Boxer Ukë Smajli ist nach turbulenten Tagen in London zurück in der Schweiz. Im Interview spricht er über das Erlebte, und sagt, wie es für ihn weitergeht und womit er sich die Zeit vertreibt.
In London wurde bis am 16. März noch um Olympia-Tickets geboxt
Bild: KEYSTONE/AP/Adam Davy

Der Schweiz-Kosovare Ukë Smajli kämpfte vor zwei Wochen in London am Qualifikationsturnier für Tokio 2020 als einer von über 300 Boxern um den olympischen Traum. Aufgrund der Coronavirus-Pandemie fand der Wettbewerb am dritten Tag sein abruptes Ende. Da hatte der 26-Jährige seinen ersten Kampf bereits erfolgreich hinter sich gebracht.

Ukë Smajli, Sie sind vergangene Woche aus London in die Schweiz zurückgekehrt. Wie geht es Ihnen?

"Ich bin gesund, fühle mich aber nicht topfit."

Inwiefern?

"Ich habe das Boxen derzeit etwas abgestellt, da mir im Moment nichts anderes übrigbleibt. Etwas joggen oder eine kleine Trainingseinheit mit meinem Bruder, um die Technik zu erhalten, aber sonst trainiere ich nicht."

Wieso nicht?

"Einerseits sind die Trainingsmöglichkeiten beschränkt. Zudem gibt es derzeit kein Ziel, auf das ich hinarbeiten kann. Für einen Boxer ist es wichtig, auf ein Turnier hin zu planen. Man muss wissen, in welcher Vorbereitungsphase man sich befindet. Je nachdem sind die Physis, die Technik oder das Sparring im Fokus. Derzeit versuche ich einfach die Fitness zu erhalten. Für eine weitere Planung muss ich wissen, wann es weitergeht."

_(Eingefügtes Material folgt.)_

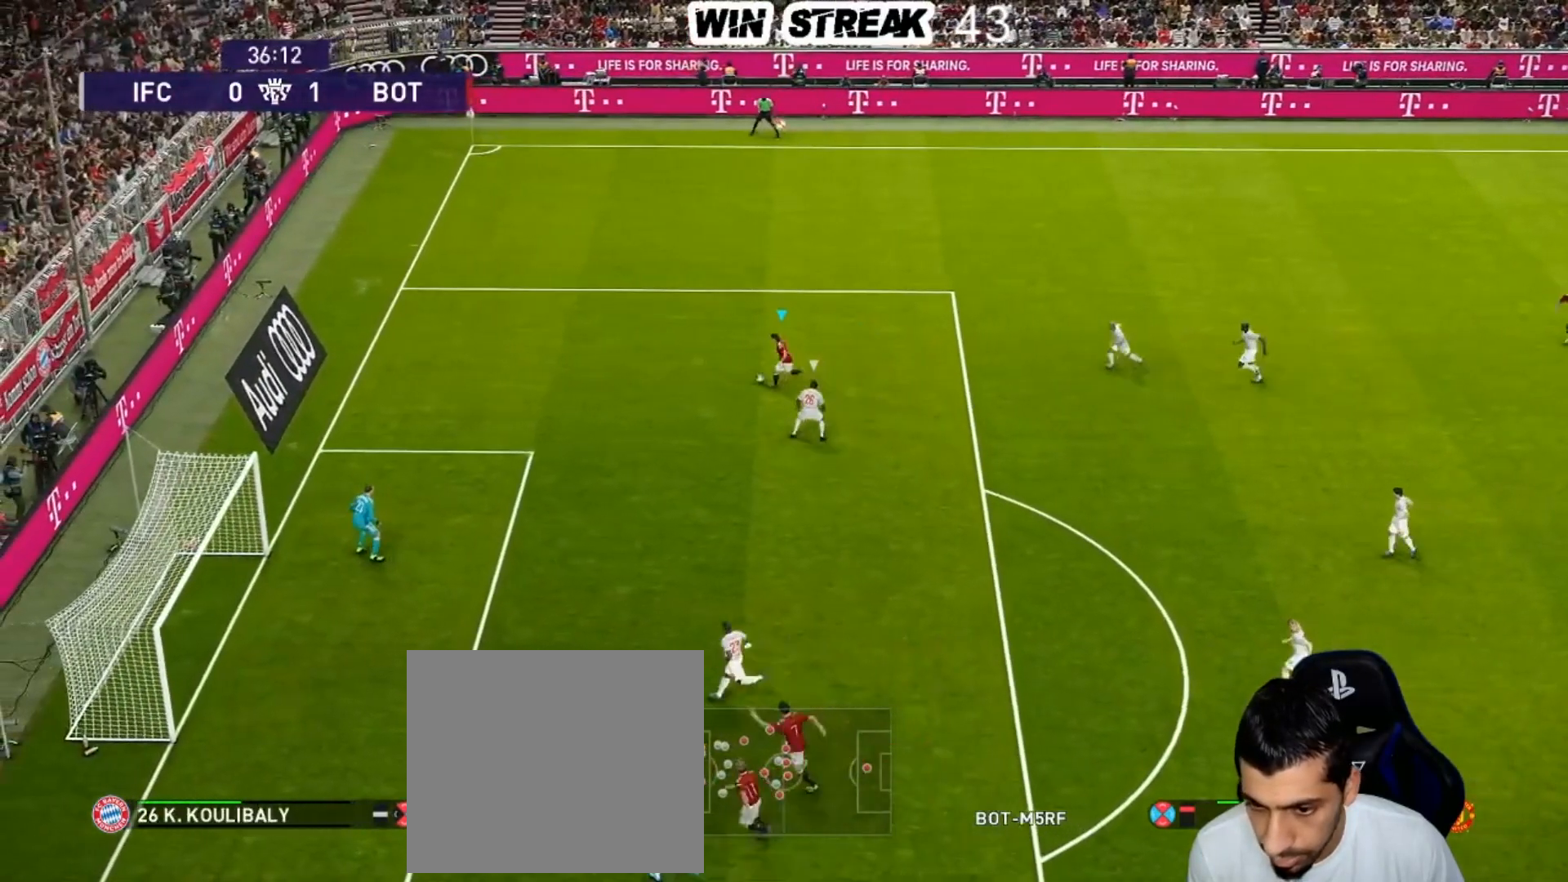
{"buttons": [], "left_stick": "down", "right_stick": "center", "events": [[67, "left_stick", "down-left"], [183, "R1", "up"], [483, "left_stick", "down"]]}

Das klingt nach viel Freizeit und etwas Langweile.

"So ist es nicht. Ich habe Zeit für andere Dinge, etwa meine Masterarbeit (Smajli studiert Wirtschaft an der Universität Zürich - Red.). Diese kam zuletzt wegen des Boxens zu kurz. Zudem arbeite ich ja weiterhin noch 50 Prozent."

Kommen wir zu Ihrer Zeit in London. Wie haben Sie die Situation wahrgenommen?

"Ich bin mit der Hoffnung nach London gereist, dass der Wettkampf noch über die Bühne gehen kann. Als wir ankamen, war in der Stadt auch noch keine Hektik aufgrund des Coronavirus zu spüren. Die Menschen gingen einkaufen oder trafen sich im Freien. Nur im Hotellift haben sich die Menschen den Rücken zugekehrt."

Und wie war die Situation am Wettkampf? Wurde etwa Fieber gemessen?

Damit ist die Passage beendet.